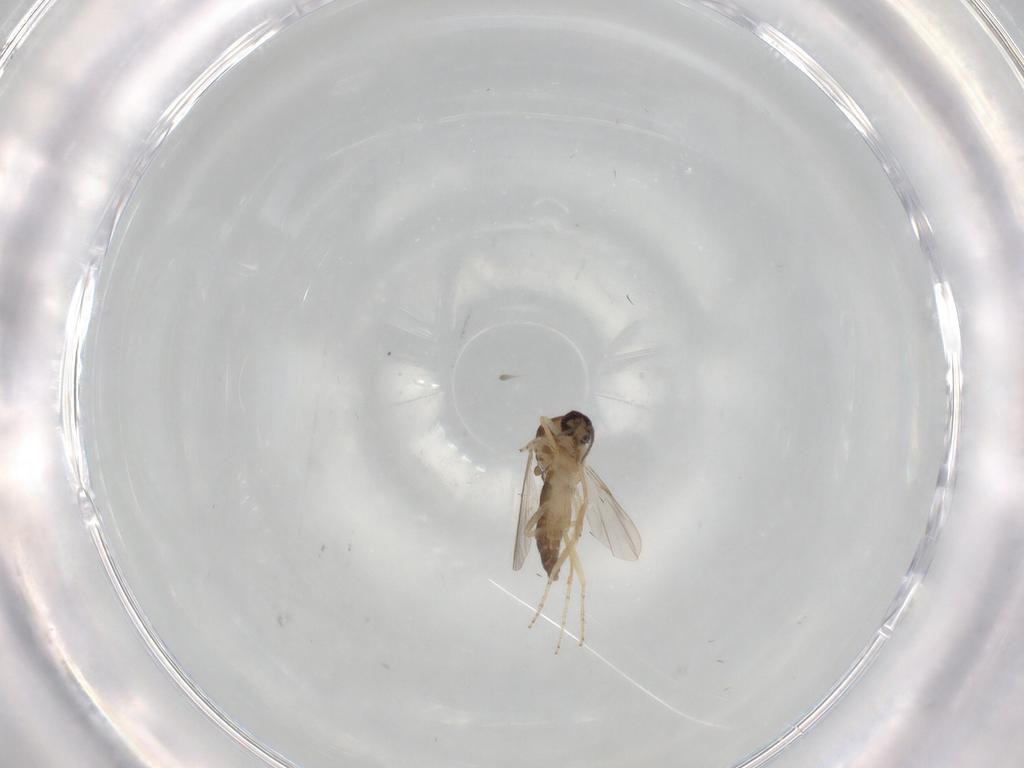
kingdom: Animalia
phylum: Arthropoda
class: Insecta
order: Diptera
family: Ceratopogonidae
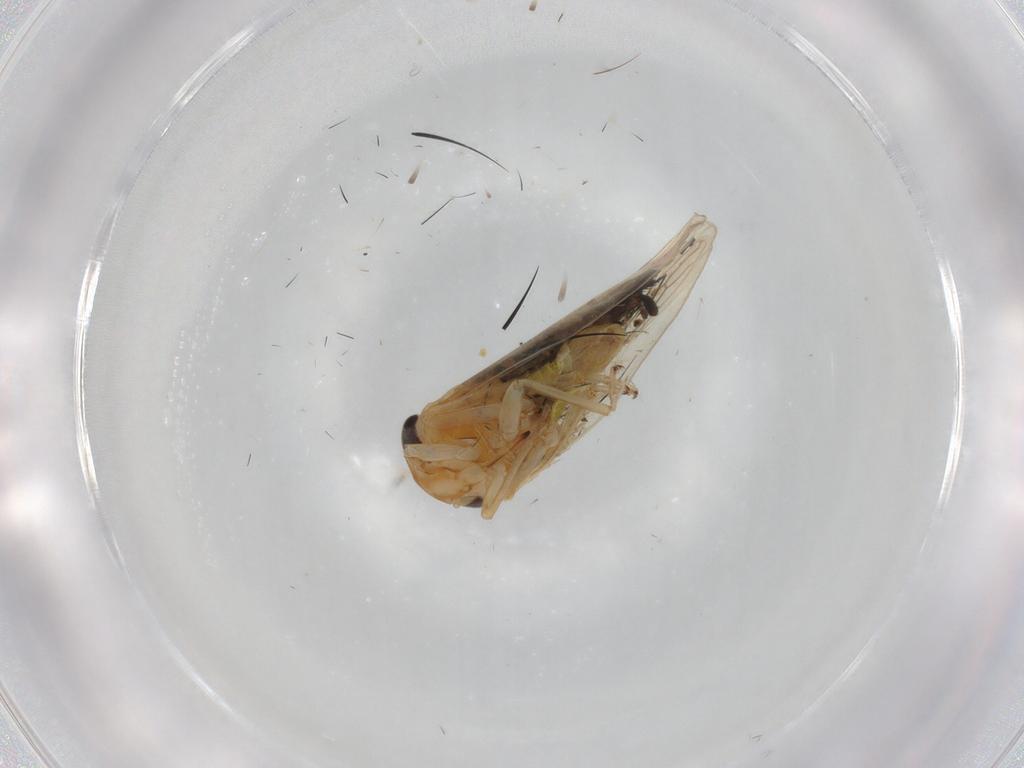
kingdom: Animalia
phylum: Arthropoda
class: Insecta
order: Hemiptera
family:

• • •

Requirement →
Rewrite the text lines from all the rows above as one numbered list, leaving out blank lines and the pictures.

Exercise solution →
1. kingdom: Animalia
2. phylum: Arthropoda
3. class: Insecta
4. order: Diptera
5. family: Ceratopogonidae
6. kingdom: Animalia
7. phylum: Arthropoda
8. class: Insecta
9. order: Hemiptera
10. family:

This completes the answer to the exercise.